Come possiamo dunque generare una conversazione diversa, più aperta e più profonda sul lavoro artistico contemporaneo e i suoi tanti campi d’interesse, i linguaggi e le tematiche che esplora?
Chi sono i creativi
La categoria dei creativi non comprende solo gli artisti in senso stretto, ma anche curatori, registi multimediali, performer, designer, musicisti, esecutori, fashion designer, gli inventori di software non solo commerciali, ecc. Le idee dei progettisti creativi (dall’inglese creative practitioner) possono provenire da molte aree diverse, e possono essere riconosciute come “creative” quando sono focalizzate sul potenziale del loro materiale per raccontare nuove storie, relazioni, o produrre nuove rivelazioni su noi stessi, la nostra cultura e il mondo in cui viviamo.
Nelle tesi di dottorato in practice based research non è richiesta una riflessione ragionata, anzi può essere indesiderata, soprattutto se l’artista sta cercando un ‘abito mentale’ diverso o un risultato in cui cervello e corpo lavorino all’unisono. Percorsi di ricerca fondati sulla pratica soprattutto nel Regno Unito e in Australia sono ormai riconosciuti e richiesti come parte integrante della formazione di nuove figure professionali nell’ambito delle arti.
Le buone pratiche all’estero: la danza
In un ambito creativo come la danza la practice based research potrà essere davvero importante in quanto potrà dare nuova dignità a discipline che toccano le emozioni e che sono di fondamentale importanza per una società in cui le relazioni tra le persone sono sempre più mediate e raffreddate dagli schermi, mentre i rapporti fisici sono quasi temuti, spesso aggressivi. Un piccolo esempio: come spiegare la conoscenza inconscia e intuitiva che ha un danzatore del proprio corpo, oppure un portantino che passa veloce spingendo il suo carrello per le calli affollate di Venezia senza urtare mai nessuno? O ancora nella danza di comunità guidata da Virgilio Sieni che porta madri e figlie a danzare insieme in un percorso di scoperta reciproca, in cui i rapporti si rovesciano e dopo pochissimo è la figlia che conduce la madre…

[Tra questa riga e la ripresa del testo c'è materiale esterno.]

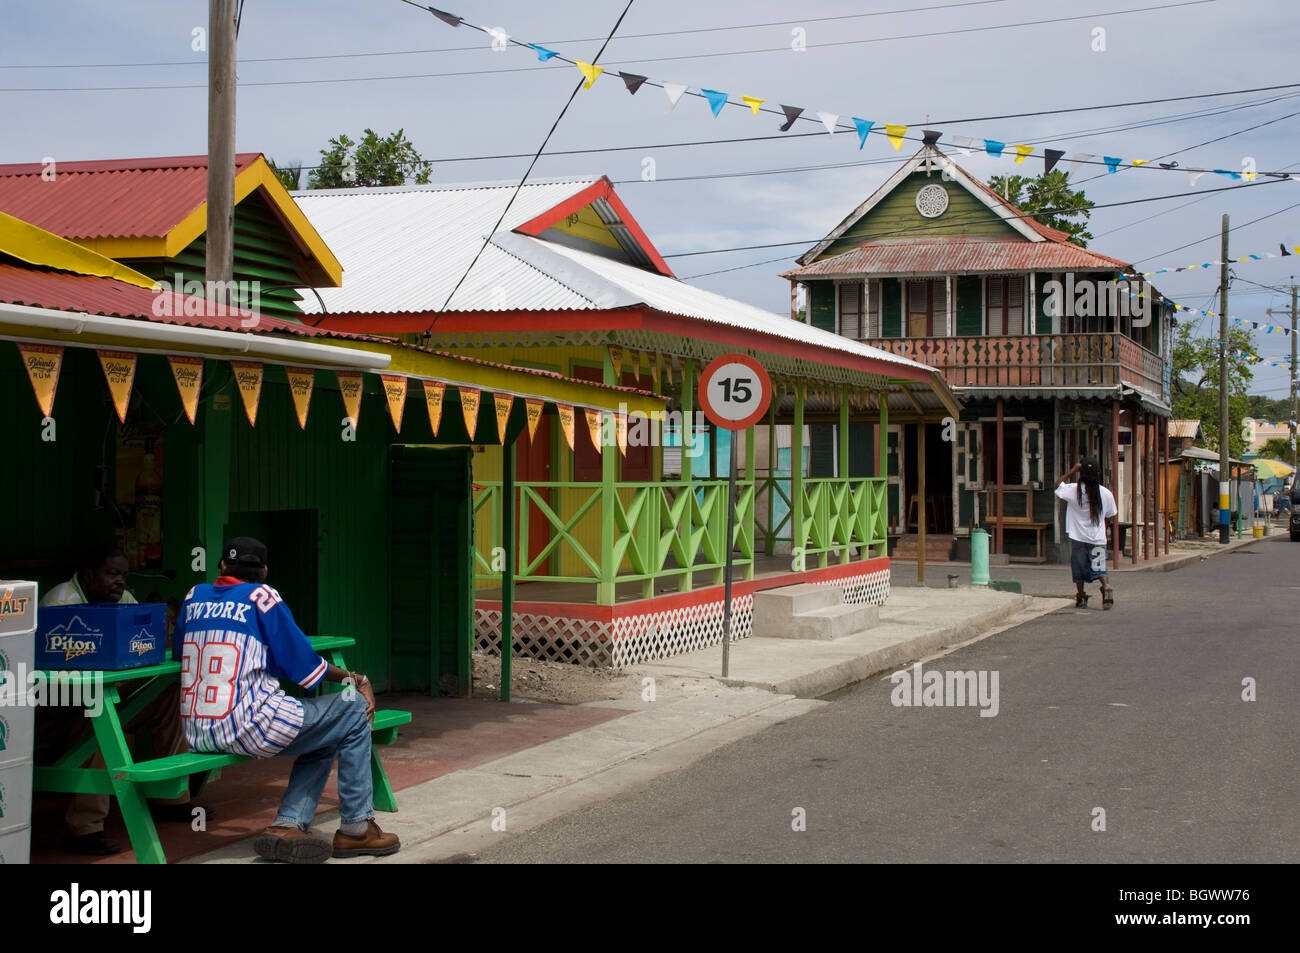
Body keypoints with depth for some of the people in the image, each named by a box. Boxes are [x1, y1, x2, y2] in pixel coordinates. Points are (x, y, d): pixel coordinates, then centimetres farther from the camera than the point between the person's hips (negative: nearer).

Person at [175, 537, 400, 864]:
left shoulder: (194, 596, 14)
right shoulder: (261, 596, -1)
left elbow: (180, 651, 26)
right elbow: (304, 664, 1)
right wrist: (356, 680, 16)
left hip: (197, 733, 7)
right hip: (248, 727, -7)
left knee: (323, 737, 23)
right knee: (353, 711, 9)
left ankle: (287, 826, 5)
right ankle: (356, 828, 10)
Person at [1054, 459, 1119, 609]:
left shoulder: (1073, 490, -11)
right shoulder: (1106, 493, -5)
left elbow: (1058, 484, 7)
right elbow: (1109, 515, 7)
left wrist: (1072, 470, 6)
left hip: (1078, 537, -1)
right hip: (1098, 538, 1)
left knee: (1079, 569, 11)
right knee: (1099, 568, 5)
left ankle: (1081, 598, 15)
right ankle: (1106, 587, -21)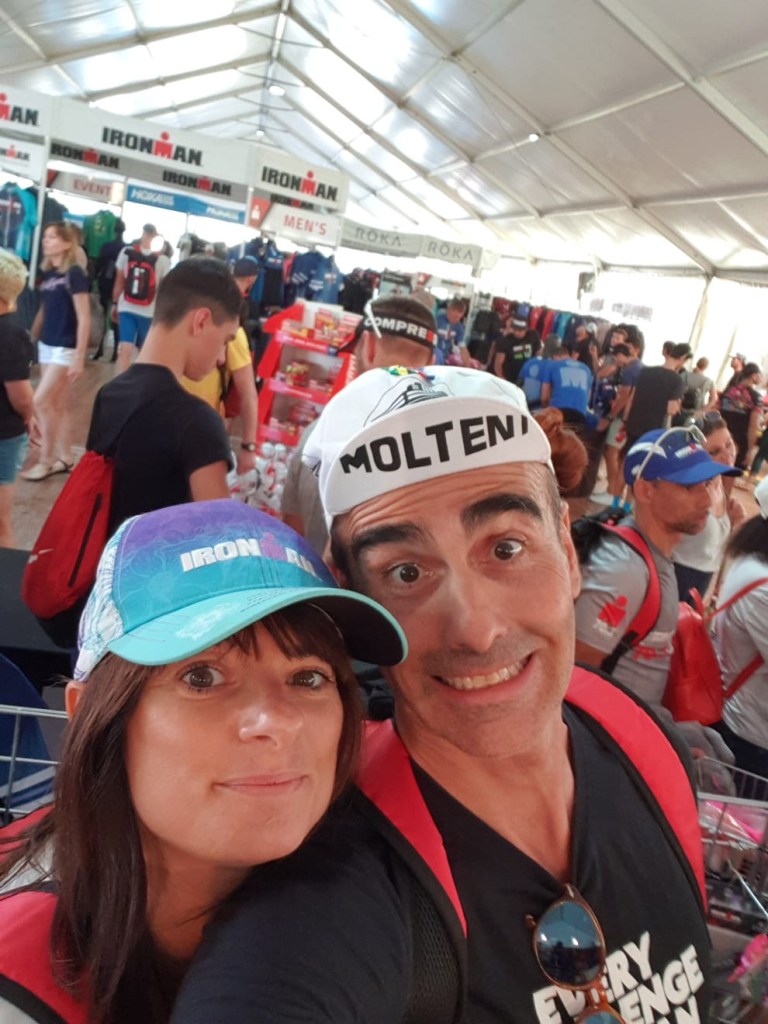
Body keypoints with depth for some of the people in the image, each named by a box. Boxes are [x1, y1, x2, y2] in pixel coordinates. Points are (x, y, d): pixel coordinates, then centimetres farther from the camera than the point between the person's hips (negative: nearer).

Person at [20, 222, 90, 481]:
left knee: (41, 402, -7)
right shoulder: (47, 273, 8)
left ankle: (46, 460, 5)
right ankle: (65, 459, 19)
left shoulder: (74, 274, -14)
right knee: (57, 406, 11)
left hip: (65, 349, -7)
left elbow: (84, 319, -16)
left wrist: (79, 358, -18)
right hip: (46, 346, 7)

Linda Candy, studiosa e autrice che ha dedicato molte pubblicazioni al tema della practice based research, tra questi il testo The Creative Reflective Practitioner, (Routledge 2019) in un testo riassuntivo del 2006 afferma:
“è importante fare una chiara distinzione tra ricerca basata sulla pratica e pratica pura. Molti professionisti direbbero che la “ricerca” è una parte necessaria della loro pratica quotidiana. Come dimostrano i documenti pubblicati dai professionisti creativi, la ricerca di nuove comprensioni e la ricerca di nuove tecniche per realizzare le idee è una parte sostanziale del loro lavoro. Tuttavia, questo tipo di ricerca è, per la maggior parte, diretta verso gli obiettivi particolari dell’individuo in quel momento, piuttosto che cercare di incrementare il nostro bagaglio condiviso di conoscenze in un senso più generale”.
La differenza sostanziale è secondo Candy _ che la practice based research cerca di generare intuizioni culturali inedite, forzando i limiti dei linguaggi, forgiando nuovi saperi e il riconoscimento di tali saperi. È proprio per questo che è di fondamentale importanza poter documentare e comprendere a fondo tali processi.